◆ Excerpted data
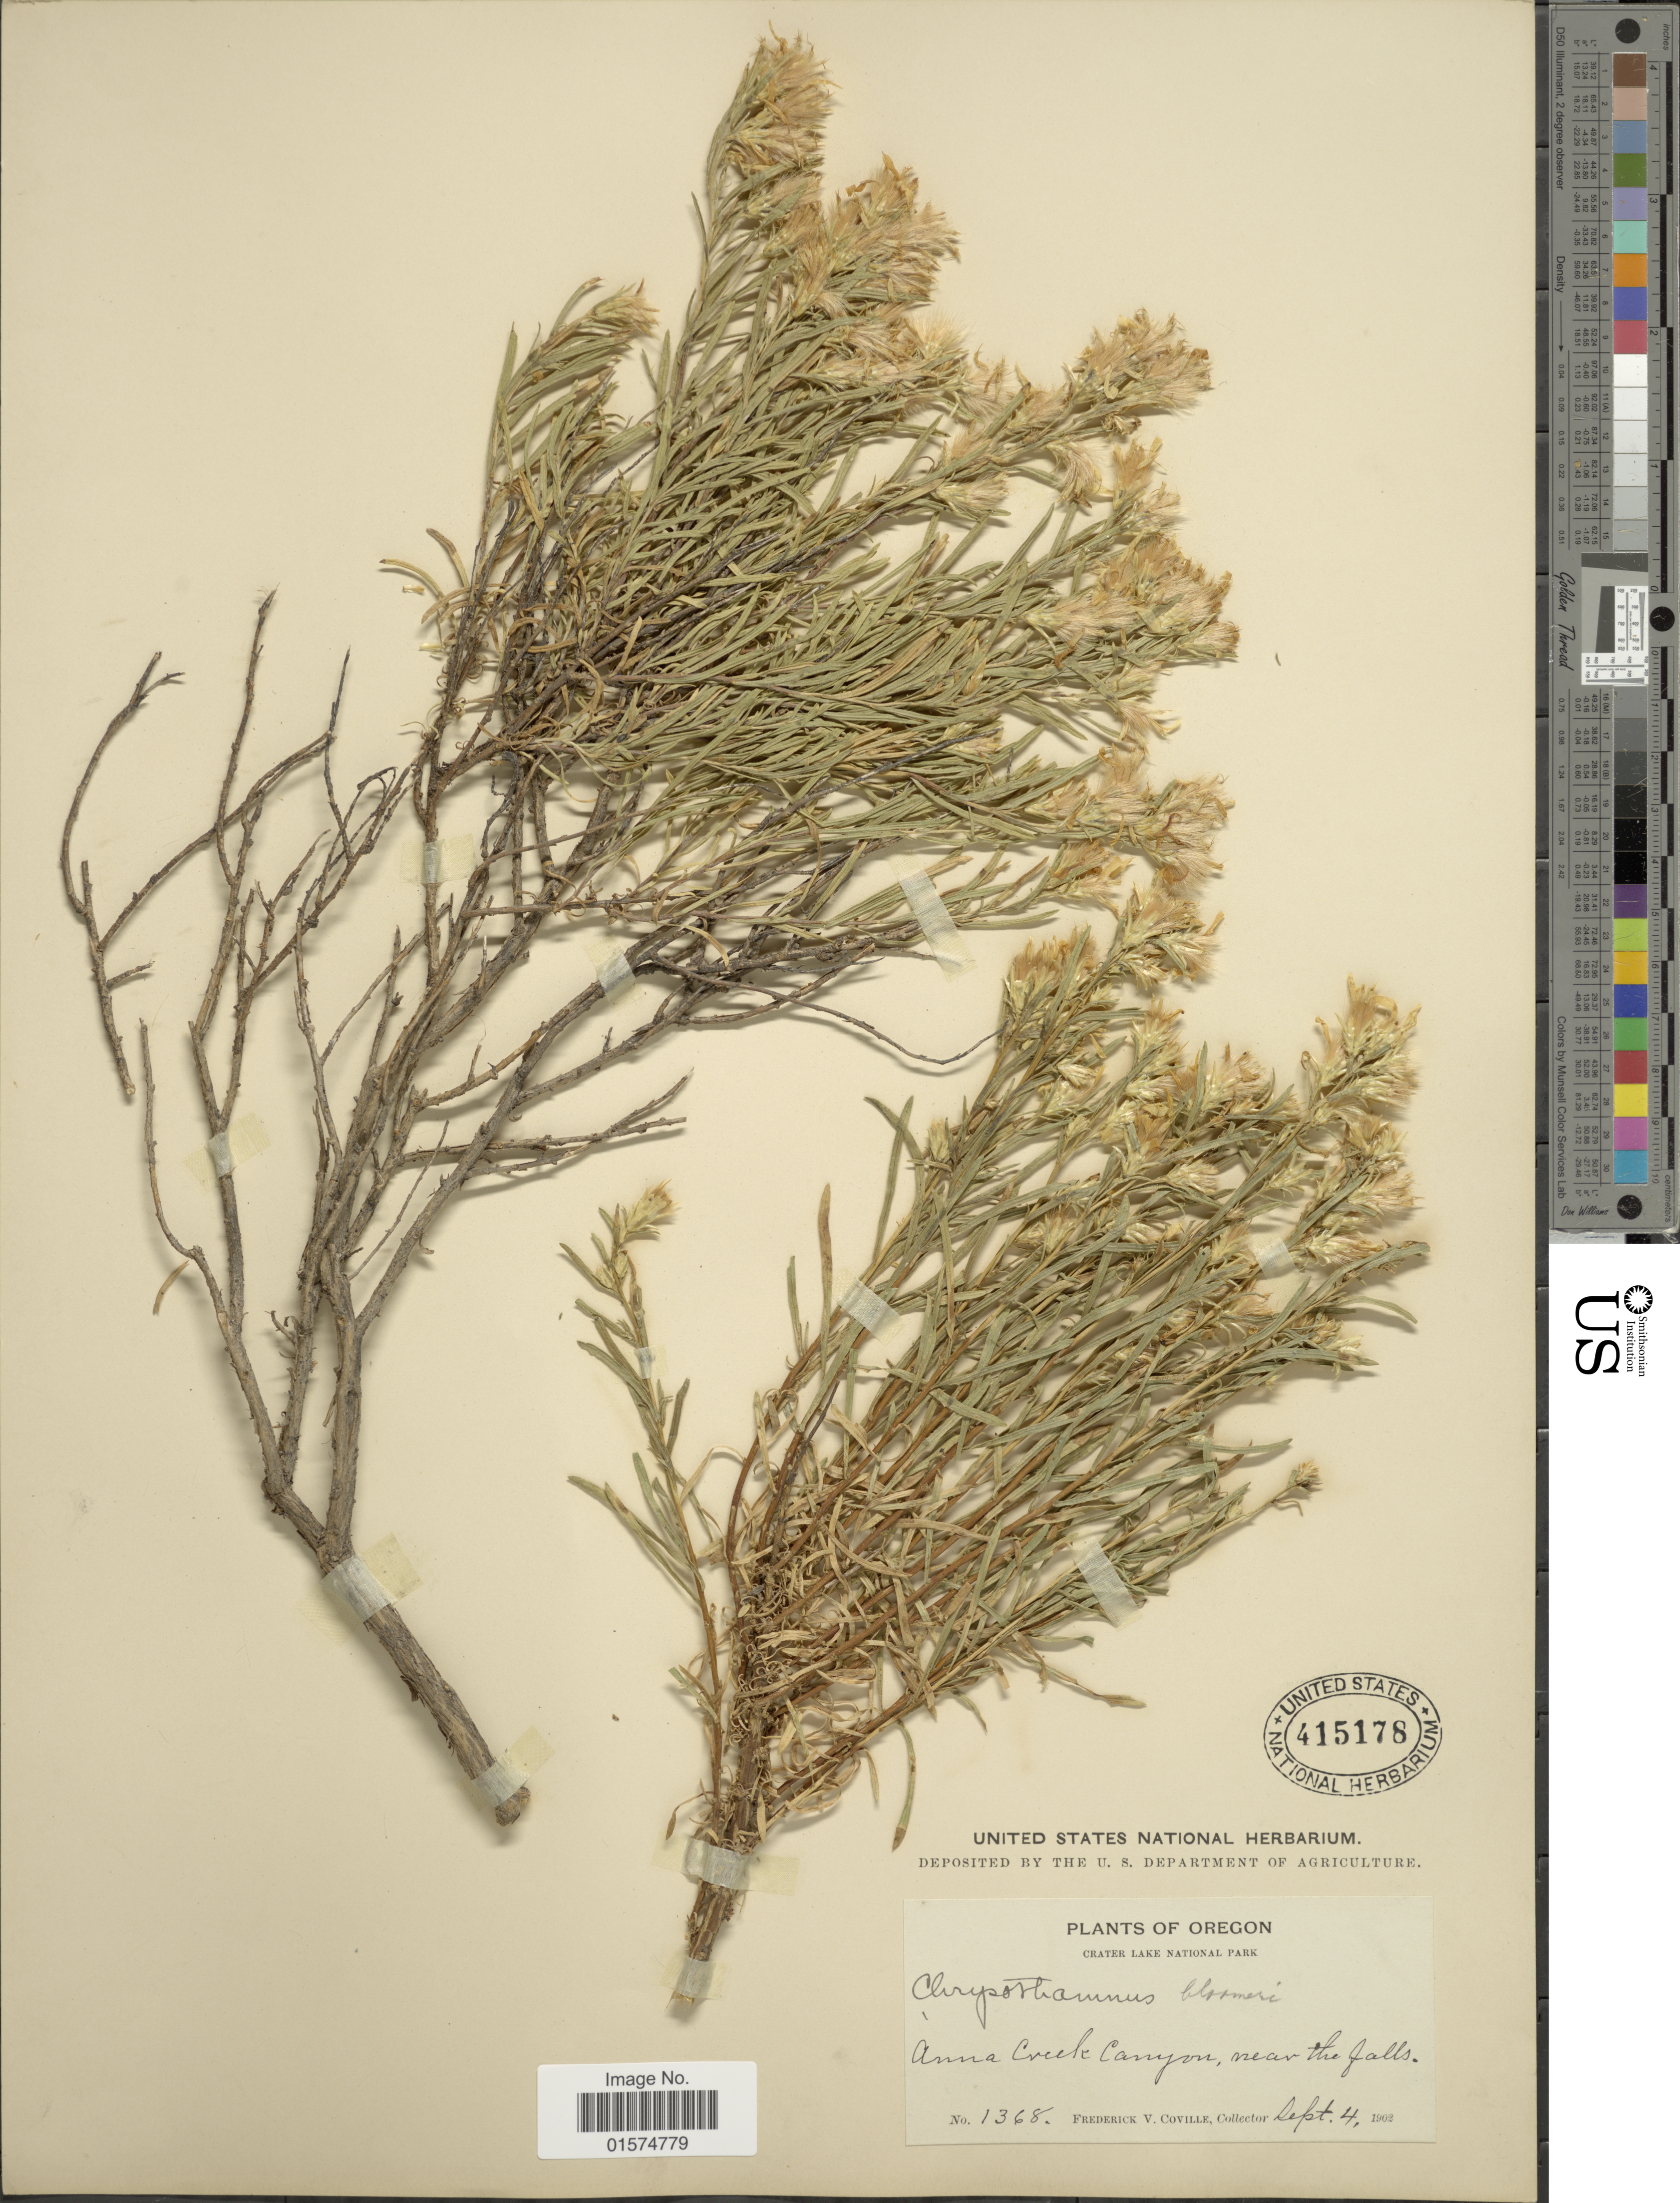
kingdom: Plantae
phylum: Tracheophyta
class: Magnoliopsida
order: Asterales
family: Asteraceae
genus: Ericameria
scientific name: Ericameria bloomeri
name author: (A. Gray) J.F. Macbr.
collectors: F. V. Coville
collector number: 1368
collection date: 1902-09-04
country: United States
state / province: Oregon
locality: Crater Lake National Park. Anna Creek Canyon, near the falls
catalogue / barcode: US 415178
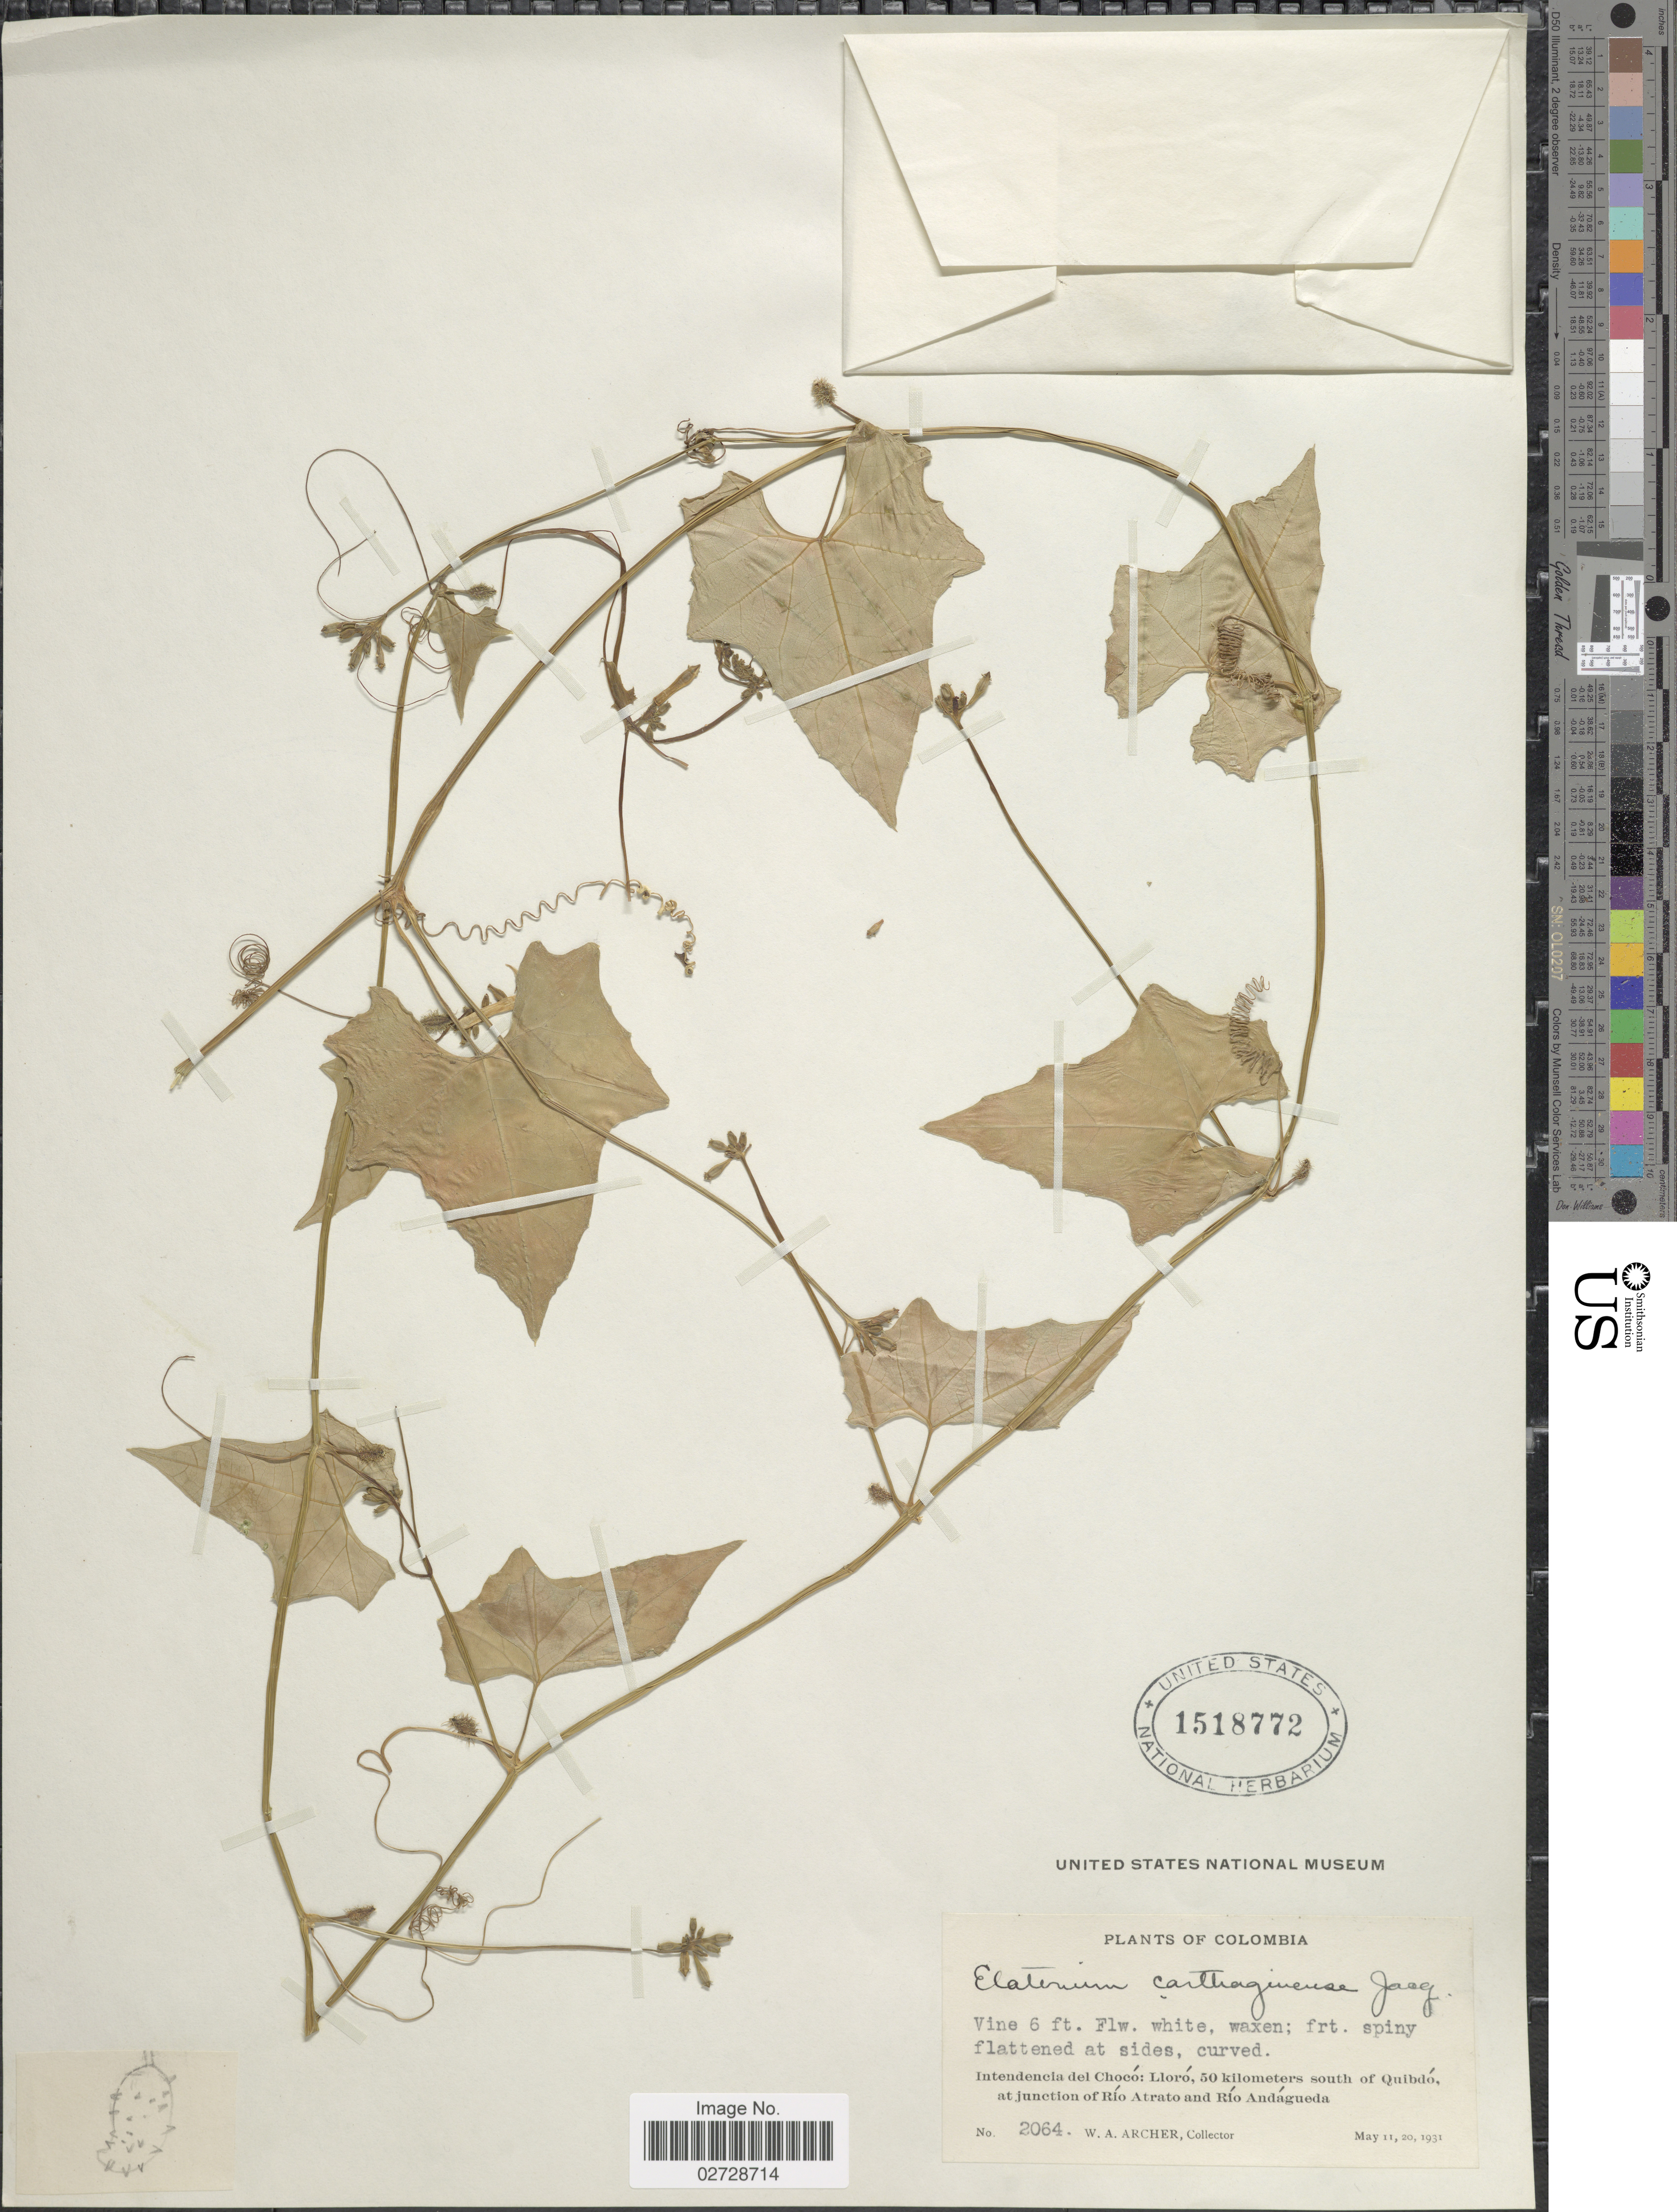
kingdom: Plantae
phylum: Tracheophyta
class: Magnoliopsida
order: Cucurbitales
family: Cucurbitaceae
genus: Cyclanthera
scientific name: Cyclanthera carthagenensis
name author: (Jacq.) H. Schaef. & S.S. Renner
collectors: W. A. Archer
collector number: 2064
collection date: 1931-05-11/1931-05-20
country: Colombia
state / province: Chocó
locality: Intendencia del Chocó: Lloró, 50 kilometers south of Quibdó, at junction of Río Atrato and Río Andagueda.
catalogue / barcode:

◆ Instruction
Return every line of the data above as a JSON list of strings, one string per line, with blank lines skipped and the pictures left out.

◆ Full response
[
  "kingdom: Plantae",
  "phylum: Tracheophyta",
  "class: Magnoliopsida",
  "order: Asterales",
  "family: Asteraceae",
  "genus: Ericameria",
  "scientific name: Ericameria bloomeri",
  "name author: (A. Gray) J.F. Macbr.",
  "collectors: F. V. Coville",
  "collector number: 1368",
  "collection date: 1902-09-04",
  "country: United States",
  "state / province: Oregon",
  "locality: Crater Lake National Park. Anna Creek Canyon, near the falls",
  "catalogue / barcode: US 415178",
  "kingdom: Plantae",
  "phylum: Tracheophyta",
  "class: Magnoliopsida",
  "order: Cucurbitales",
  "family: Cucurbitaceae",
  "genus: Cyclanthera",
  "scientific name: Cyclanthera carthagenensis",
  "name author: (Jacq.) H. Schaef. & S.S. Renner",
  "collectors: W. A. Archer",
  "collector number: 2064",
  "collection date: 1931-05-11/1931-05-20",
  "country: Colombia",
  "state / province: Chocó",
  "locality: Intendencia del Chocó: Lloró, 50 kilometers south of Quibdó, at junction of Río Atrato and Río Andagueda.",
  "catalogue / barcode:"
]